Managerless Newcastle can forget any chance of prising old boy Stuart Pearce back to Tyneside to replace departed boss Graeme Souness.
Although Sam Allardyce and Martin O’Neill have been the names most touted with the St James’ Park vacancy, Magpies chairman Freddy Shepherd is a known admirer of Pearce, who spent two years as a player at the club in the late 1990s.
But, while he acknowledges the plus points of being linked with such a high-profile job, Pearce has no intention of taking it.
“I can’t sit behind a desk and tell Joey Barton to be loyal to this club and then walk out myself,” he said.
“Yes it is nice to hear that people think you are doing a reasonable job. But I am Manchester City manager and the chairman here has been very loyal and honest to me.

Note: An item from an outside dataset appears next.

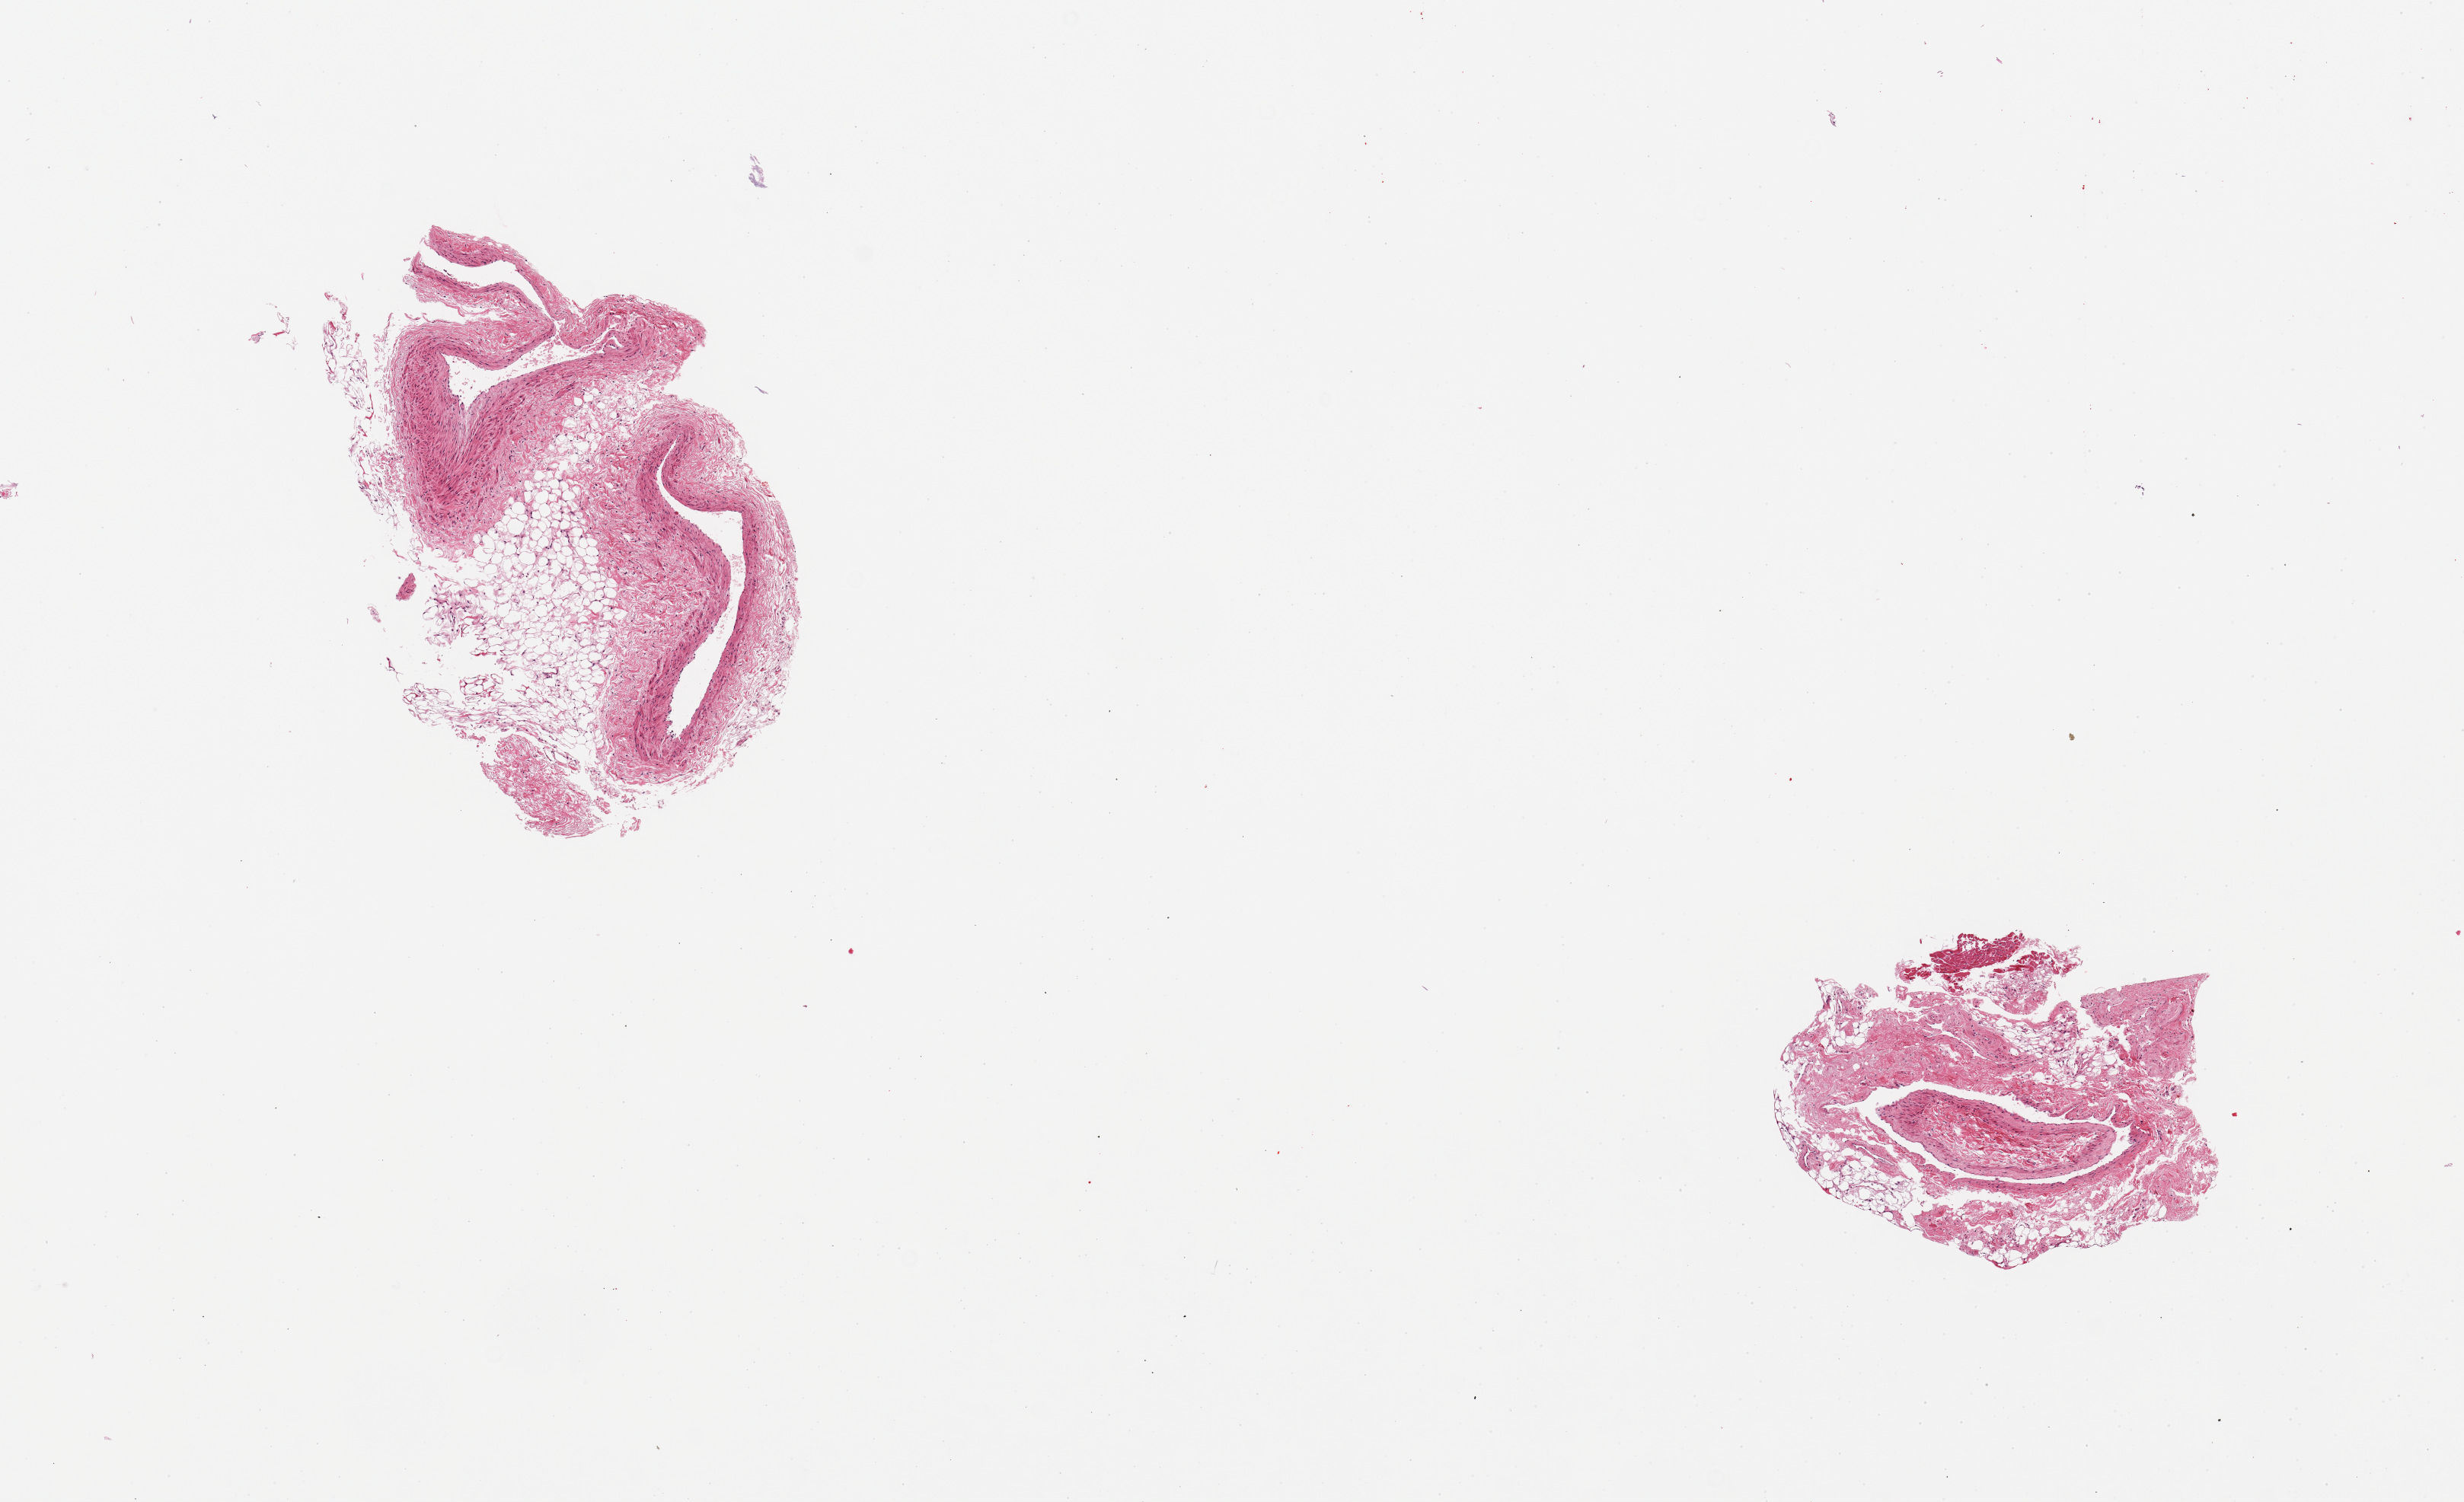
Whole-slide image, haematoxylin and eosin stain, brightfield — low-resolution overview of the scanned area, about 12.8 x 7.8 mm (from a 20x scan). PAXgene-fixed, paraffin-embedded tissue. Target tissue: coronary artery. Donor tissue sample. Male donor.
Pathologist's review note for this sample: 2 pieces; vein with adherent fat, connective tissue and myocardium.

He was the one who gave me a chance nine months ago.”
It is the second time in a matter of weeks Pearce has been linked with a big job, having previously knocked back suggestions he could succeed Sven-Goran Eriksson as England coach because of a lack of experience.
The links are obvious given the unanimous acceptance of the positive impact Pearce has had at City since succeeding Kevin Keegan almost 12 months ago.
Yet amazingly, the man himself does not believe his record stands up to scrutiny.
“I don’t think I am doing good work here,” he said. “We are 10th in the Premiership and got knocked out in the first round of the Carling Cup.
“Look at Wigan. They are fifth in the league and in the final of the Carling Cup. That is a lot better record than I have. I want to be judged on where we finish at the end of the season and how we do in the FA Cup but mid-table in the Premiership is not very successful in my eyes.”
Pearce’s comments may reflect his own high standards but do not pay any account to the way he had hauled City around during his short time in charge, or the mature way he has handled the fall-out from Joey Barton’s transfer request.
Not even the midfielder’s ill-advised TV appearance prior to the Newcastle win could provoke a public show of anger from Pearce, whose aggressive style of play was one of his hallmarks.
Instead, the City boss merely threw open his door and invited Barton in for a two-hour discussion, then advised him to see advice from senior professionals such as Andy Cole.
“When I was growing up I had people like Ian Bowyer and Kenny Hibbitt around me,” said Pearce.
“Lads at this club, like Joey and Stephen Ireland can go to Andy Cole. By the time you get to Andy’s age, you have seen everything, won a few medals and had a few skirmishes with the manager. If you cannot pick the brains of people like that, it is a sad day.
“But I would also hope if young players want advice they feel they can come to me, not just as their manager but as an individual.
“I would like to think I divorce myself from this job at times and give honest advice, which I feel I did with Joey in the week.”
Unlike Barton, Cole has no problems committing his future to City and is expected to pen a new one-year deal on Thursday.
By that time, Pearce hopes the veteran forward will have fired the Blues to only their second away win since September, although the Everton side City face at Goodison Park tomorrow will be present a much stiffer test than the one which rolled over in the previous fixture between the sides in October
Even at that point, when the Toffeemen were stuck at the foot of the table, Pearce believed David Moyes would turn the situation around.
A run of eight games without defeat has achieved that, and even got Everton thinking about Europe again, an indicator for Pearce of what City could achieve given a sustained unbeaten run of their own.
“Earlier in the season I said Everton would finish nearer the top than the bottom and the way they are going at the moment, they might even get through to Europe,” said Pearce.
“That is the beauty of three points for a win. It just shows what a consistent run can do for you.”